* Exercise description:
Copy out the text lines from all the rows below with no changes, and leave the pictures out of your answer.

* Page images and the text pulled from them:
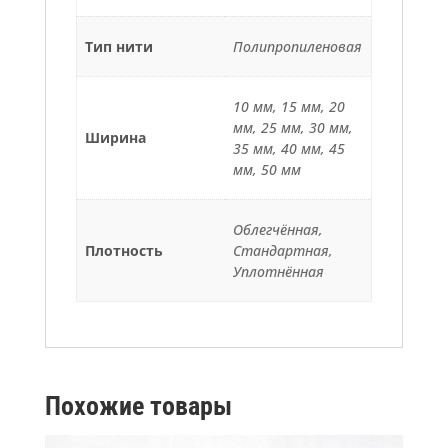
Тип нити
Полипропиленовая
10 мм, 15 мм, 20
мм, 25 мм, 30 мм,
Ширина
35 мм, 40 мм, 45
мм, 50 мм
Облегчённая,
Плотность
Стандартная,
Уплотнённая
Похожие товары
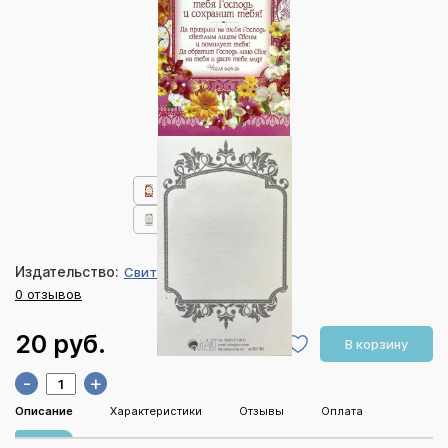
Издательство:
СвитАрт
0 отзывов
20 руб.
В корзину
-
+
Описание
Характеристики
Отзывы
Оплата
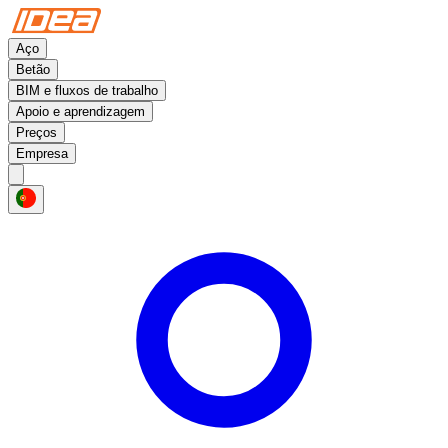
Aço
Betão
BIM e fluxos de trabalho
Apoio e aprendizagem
Preços
Empresa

* Answer section:
Тип нити
Полипропиленовая
10 мм, 15 мм, 20
мм, 25 мм, 30 мм,
Ширина
35 мм, 40 мм, 45
мм, 50 мм
Облегчённая,
Плотность
Стандартная,
Уплотнённая
Похожие товары
Издательство:
СвитАрт
0 отзывов
20 руб.
В корзину
-
+
Описание
Характеристики
Отзывы
Оплата
Aço
Betão
BIM e fluxos de trabalho
Apoio e aprendizagem
Preços
Empresa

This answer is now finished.